In arguing that the postmortem HIV antibody test results of these men also should be admitted into evidence, the defense attorney insisted that if one of the victims had HIV, "he was out not only to gratify some licentious depraved sexual desire" but also, in effect, to commit murder.
Ignoring the complete absence of legal support for the admission into evidence of the test results, the judge allowed them.
In his closing argument, the defense attorney told the jury that they were "the bastions of protection from this kind of thing for the citizens of the United States," that the case really was about "people trying to satisfy ... their base, depraved desires at the expense of another person." Then he closed by reading from the Bible, of how men who "did shameful things with men" received "the penalty for their perversity."
The defense attorney shamelessly pushed every fear and hate button he could finger, confident that the "average" Jones County resident would find the fact of these two men's sexual orientation, and the sex lives of gay men, so repulsive that they would find their murder justifiable.
But something happened in the process. The assistant prosecutor, an admitted conservative initially uncomfortable even with the words to describe our community, began to talk about a hurtful, and similar, local history of racial and religious prejudice and segregation, and voiced his outrage that a defense would be attempted through a wholesale condemnation of an entire community. The defense attorney countered with his disgust at the attempt to compare his tactics to racial or religious prejudice against other groups, conjuring up a depiction of Bobby Walters and Joe Shoemake, and their friends, as somehow less than human. But he underestimated a quality of most communities -- a durable capacity for decency.

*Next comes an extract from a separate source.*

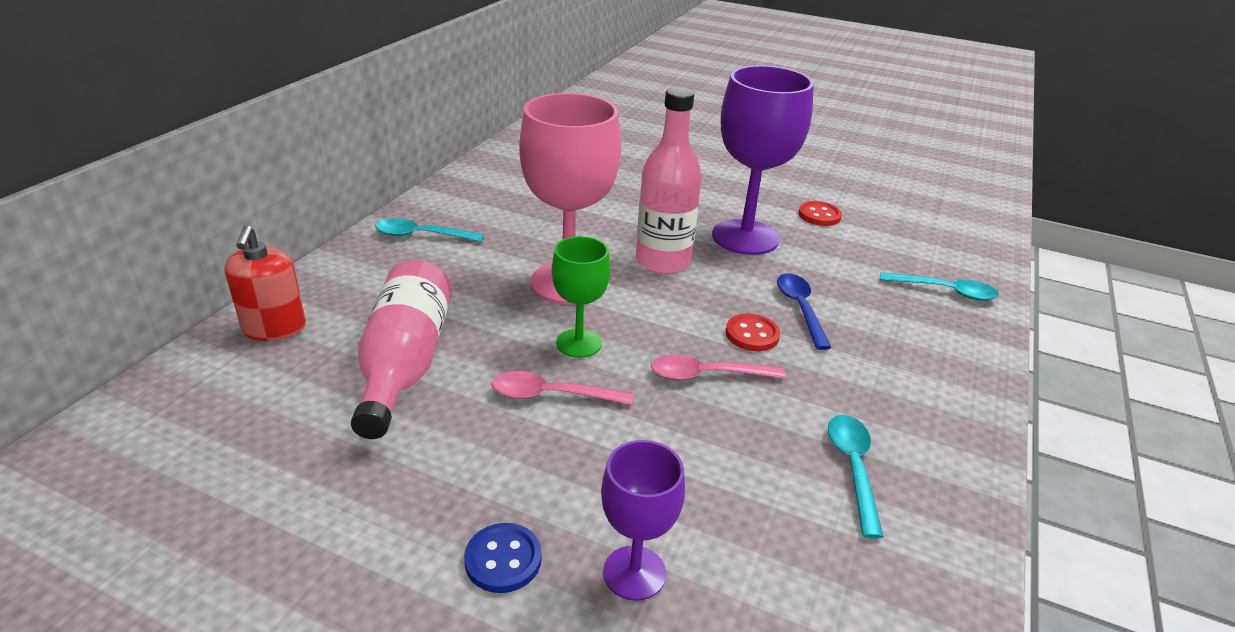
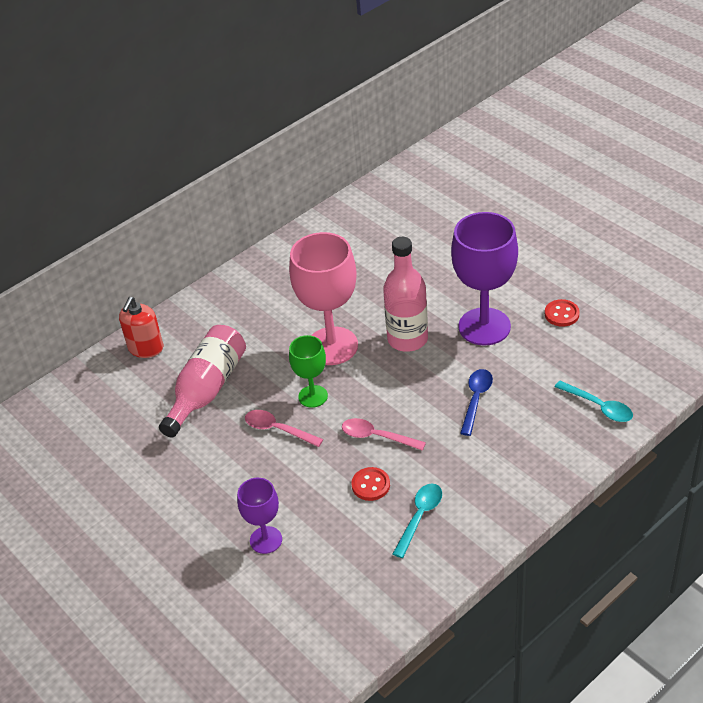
camera: 30 degrees right, 10 degrees up
turquoise spoon [375,218,484,242] -> none
blue button [464,523,542,593] -> none
red button [726,313,780,351] -> red button moved to [352,467,390,501]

The jurors' guilty verdict was an eloquent refutation of the assumption that the citizens of Laurel could find morality in murder if the victims were gay and one had HIV. The trial itself offered a powerful lesson about hate, fear and prejudice -- how some will always use it against us, but how wrong we can be to assume without a fight that any community will respond more readily to bias than to tolerance and justice.
Catherine Hanssens is the AIDS Project Director at Lambda Legal Defense and Education Fund, a national organization committed to achieving the full recognition of the civil rights of lesbians, gay men, and people with HIV/AIDS through impact litigation, education, and public policy work.